Question

Determine the limiting reactant in a mixture containing 95.7 g of B2O3, 75.7 g of C, and 369 g of Cl2. Calculate the maximum mass (in grams) of boron trichloride, BCl3, that can be produced in the reaction.
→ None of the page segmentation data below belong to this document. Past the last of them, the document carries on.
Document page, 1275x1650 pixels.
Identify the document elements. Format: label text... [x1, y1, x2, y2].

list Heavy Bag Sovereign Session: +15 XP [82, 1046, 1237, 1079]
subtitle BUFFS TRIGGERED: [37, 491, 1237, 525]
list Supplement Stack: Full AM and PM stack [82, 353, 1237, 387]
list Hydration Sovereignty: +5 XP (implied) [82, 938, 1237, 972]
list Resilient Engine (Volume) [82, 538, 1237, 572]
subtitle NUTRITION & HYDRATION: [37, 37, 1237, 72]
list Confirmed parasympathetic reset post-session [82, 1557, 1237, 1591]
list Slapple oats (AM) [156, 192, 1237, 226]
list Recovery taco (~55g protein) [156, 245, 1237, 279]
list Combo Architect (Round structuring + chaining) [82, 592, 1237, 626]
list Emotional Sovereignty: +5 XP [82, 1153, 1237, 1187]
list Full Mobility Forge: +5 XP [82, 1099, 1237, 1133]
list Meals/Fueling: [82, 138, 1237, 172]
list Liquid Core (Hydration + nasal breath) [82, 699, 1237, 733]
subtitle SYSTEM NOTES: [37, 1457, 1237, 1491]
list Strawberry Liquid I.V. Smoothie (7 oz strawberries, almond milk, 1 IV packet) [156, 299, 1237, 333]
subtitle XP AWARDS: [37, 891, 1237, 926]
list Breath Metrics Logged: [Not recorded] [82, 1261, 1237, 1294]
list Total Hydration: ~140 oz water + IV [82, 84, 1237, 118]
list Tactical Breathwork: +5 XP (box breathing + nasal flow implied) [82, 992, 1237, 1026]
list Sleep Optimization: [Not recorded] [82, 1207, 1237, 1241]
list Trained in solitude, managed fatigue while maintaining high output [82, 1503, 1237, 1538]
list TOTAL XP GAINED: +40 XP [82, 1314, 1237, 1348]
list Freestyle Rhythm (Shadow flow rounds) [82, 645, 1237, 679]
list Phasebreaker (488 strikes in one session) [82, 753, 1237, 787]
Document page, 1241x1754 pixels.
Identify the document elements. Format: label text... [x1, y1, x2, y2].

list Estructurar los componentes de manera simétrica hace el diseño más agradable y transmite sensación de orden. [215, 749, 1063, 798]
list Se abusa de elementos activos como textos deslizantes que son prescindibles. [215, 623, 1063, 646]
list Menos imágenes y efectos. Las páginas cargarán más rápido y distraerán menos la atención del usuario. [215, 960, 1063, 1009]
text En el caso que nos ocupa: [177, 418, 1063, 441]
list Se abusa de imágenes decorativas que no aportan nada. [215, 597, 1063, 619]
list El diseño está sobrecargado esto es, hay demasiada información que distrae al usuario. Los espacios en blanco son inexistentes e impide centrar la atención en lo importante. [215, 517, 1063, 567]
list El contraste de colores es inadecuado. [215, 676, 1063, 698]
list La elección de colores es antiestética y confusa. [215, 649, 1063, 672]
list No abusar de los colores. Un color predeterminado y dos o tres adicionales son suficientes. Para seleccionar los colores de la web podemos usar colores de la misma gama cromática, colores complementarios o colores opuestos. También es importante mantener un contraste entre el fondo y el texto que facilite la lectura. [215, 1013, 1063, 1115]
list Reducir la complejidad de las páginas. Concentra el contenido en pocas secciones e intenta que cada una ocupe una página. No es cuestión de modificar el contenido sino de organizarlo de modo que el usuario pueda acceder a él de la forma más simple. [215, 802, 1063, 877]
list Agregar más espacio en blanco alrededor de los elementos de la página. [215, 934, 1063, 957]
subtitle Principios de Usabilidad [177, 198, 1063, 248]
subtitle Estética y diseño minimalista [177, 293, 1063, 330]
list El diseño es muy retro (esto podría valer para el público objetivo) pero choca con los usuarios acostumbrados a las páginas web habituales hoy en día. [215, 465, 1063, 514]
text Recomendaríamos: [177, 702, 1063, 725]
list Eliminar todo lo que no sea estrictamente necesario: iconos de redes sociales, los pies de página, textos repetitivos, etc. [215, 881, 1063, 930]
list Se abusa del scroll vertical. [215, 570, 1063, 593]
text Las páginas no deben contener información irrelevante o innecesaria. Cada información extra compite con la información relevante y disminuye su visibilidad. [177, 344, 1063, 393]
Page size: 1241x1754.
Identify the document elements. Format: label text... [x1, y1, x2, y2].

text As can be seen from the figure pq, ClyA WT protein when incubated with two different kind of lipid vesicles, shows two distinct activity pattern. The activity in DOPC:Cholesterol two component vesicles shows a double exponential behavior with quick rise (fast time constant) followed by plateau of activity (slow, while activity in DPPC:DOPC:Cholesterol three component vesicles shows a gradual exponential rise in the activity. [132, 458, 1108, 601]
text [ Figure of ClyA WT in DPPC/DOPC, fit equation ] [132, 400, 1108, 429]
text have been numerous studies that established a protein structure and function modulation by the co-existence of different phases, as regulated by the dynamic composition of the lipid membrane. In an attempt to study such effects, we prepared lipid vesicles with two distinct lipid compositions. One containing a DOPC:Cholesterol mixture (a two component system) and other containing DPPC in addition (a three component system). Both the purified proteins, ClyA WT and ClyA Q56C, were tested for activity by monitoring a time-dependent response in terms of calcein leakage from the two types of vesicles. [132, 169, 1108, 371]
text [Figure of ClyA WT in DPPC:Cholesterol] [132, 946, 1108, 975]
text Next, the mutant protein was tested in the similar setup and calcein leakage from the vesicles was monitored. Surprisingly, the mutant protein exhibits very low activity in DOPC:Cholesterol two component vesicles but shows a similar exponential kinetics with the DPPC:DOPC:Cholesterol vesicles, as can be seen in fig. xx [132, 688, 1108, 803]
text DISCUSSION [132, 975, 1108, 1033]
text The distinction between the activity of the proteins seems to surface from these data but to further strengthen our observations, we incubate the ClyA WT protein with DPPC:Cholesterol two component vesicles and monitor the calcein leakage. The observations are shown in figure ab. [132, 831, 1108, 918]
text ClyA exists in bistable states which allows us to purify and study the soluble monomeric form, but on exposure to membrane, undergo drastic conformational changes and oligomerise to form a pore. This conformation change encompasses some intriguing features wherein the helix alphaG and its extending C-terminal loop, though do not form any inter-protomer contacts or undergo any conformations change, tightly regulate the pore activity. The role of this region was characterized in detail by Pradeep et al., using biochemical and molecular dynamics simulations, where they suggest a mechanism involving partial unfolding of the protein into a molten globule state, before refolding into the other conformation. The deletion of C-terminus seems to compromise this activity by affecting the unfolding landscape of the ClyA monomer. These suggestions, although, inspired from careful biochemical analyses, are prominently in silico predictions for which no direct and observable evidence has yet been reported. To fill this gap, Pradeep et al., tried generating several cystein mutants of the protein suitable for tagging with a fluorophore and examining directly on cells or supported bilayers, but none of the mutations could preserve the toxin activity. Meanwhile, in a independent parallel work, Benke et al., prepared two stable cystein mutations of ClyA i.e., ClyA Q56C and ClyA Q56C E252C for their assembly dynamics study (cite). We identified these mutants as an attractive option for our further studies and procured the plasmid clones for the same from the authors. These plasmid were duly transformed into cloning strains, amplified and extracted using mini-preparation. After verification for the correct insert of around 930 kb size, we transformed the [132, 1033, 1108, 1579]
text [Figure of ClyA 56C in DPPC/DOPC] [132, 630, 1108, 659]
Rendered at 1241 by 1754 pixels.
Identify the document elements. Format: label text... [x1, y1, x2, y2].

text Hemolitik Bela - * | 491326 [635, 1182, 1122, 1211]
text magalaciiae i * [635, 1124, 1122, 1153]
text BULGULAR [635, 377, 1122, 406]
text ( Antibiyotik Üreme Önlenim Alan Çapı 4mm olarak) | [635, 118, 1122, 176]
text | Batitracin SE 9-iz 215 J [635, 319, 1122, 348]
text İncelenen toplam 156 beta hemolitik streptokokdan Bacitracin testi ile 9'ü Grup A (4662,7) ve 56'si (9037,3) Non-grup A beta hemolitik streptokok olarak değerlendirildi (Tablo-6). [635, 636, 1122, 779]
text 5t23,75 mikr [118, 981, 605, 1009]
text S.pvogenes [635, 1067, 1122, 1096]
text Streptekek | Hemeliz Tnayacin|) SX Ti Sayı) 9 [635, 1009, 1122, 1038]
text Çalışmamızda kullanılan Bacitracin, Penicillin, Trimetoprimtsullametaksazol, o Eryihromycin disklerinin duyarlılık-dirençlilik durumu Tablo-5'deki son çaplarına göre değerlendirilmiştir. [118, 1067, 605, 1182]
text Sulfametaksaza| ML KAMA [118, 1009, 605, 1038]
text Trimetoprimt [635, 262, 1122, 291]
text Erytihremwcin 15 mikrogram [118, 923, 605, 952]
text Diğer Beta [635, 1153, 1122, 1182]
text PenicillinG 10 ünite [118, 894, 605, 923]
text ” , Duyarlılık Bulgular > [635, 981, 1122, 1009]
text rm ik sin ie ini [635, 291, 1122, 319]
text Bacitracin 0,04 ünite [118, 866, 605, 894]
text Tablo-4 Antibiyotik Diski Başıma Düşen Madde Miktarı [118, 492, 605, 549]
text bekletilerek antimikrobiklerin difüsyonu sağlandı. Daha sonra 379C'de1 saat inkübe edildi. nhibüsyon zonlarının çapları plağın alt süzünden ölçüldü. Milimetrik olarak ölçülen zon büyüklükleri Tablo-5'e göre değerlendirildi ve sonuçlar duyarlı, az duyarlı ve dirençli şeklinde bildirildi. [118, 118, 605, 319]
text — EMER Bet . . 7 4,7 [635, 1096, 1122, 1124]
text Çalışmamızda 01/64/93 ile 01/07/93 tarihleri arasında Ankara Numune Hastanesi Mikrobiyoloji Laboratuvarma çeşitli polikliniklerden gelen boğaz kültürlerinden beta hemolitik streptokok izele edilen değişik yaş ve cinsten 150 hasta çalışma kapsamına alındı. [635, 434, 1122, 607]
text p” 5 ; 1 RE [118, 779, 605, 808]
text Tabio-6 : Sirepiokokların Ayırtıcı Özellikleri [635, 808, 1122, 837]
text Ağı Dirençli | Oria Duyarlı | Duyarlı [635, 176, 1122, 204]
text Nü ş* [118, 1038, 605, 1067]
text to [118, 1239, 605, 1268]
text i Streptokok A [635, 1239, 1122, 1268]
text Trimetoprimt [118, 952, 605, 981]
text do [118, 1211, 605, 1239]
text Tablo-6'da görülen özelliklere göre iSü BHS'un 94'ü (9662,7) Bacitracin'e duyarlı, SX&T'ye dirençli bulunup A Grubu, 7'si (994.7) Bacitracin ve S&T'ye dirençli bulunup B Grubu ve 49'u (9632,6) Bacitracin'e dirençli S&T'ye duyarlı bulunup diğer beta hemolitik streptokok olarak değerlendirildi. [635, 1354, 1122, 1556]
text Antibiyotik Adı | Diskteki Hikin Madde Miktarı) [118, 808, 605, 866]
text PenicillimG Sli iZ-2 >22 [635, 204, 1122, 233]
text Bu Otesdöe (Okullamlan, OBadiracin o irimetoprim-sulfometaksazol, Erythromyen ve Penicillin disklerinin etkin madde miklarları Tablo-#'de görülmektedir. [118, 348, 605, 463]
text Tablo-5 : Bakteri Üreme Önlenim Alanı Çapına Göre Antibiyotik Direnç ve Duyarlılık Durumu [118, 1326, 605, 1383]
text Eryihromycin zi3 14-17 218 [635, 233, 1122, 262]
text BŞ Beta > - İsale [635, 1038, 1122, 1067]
The limiting reactant is:

Answer 1

`B_2O_3`

Step-by-step explanation:

First, we have to find the reaction:

`B_2O_3~+~C~+~Cl_2~->~BCl_3~+~CO`

The next step is to balance the reaction:

`B_2O_3~+~3C~+~3Cl_2~->~2BCl_3~+~3CO`

Now, we have to calculate the molar mass for each compound, so:

`B_2O_3=~69.62~g/mol`

`C=~12~g/mol`

`Cl_2=~70.96~g/mol`

With these values, we can calculate the moles of each compound:

`95.7~g~B_2O_3(1~mol~B_2O_3)/(69.62~g~B_2O_3)=1.37~mol~B_2O_3`

`75.7~g~C(1~mol~C)/(112~g~C)=6.30~mol~C`

`369~g~Cl_2(1~mol~Cl_2)/(70.96~g~C)=5.20~mol~Cl_2`

Now we can divide by the coefficient of each compound in the balanced equation:

`(1.37~mol~B_2O_3)/(1)=~1.37`

`(6.30~mol~C)/(3)=~2.1`

`(5.20~mol~Cl_2)/(3)=~1.73`

The smallest values are for
`B_2O_3`, so this is our limiting reagent.

I hope it heps!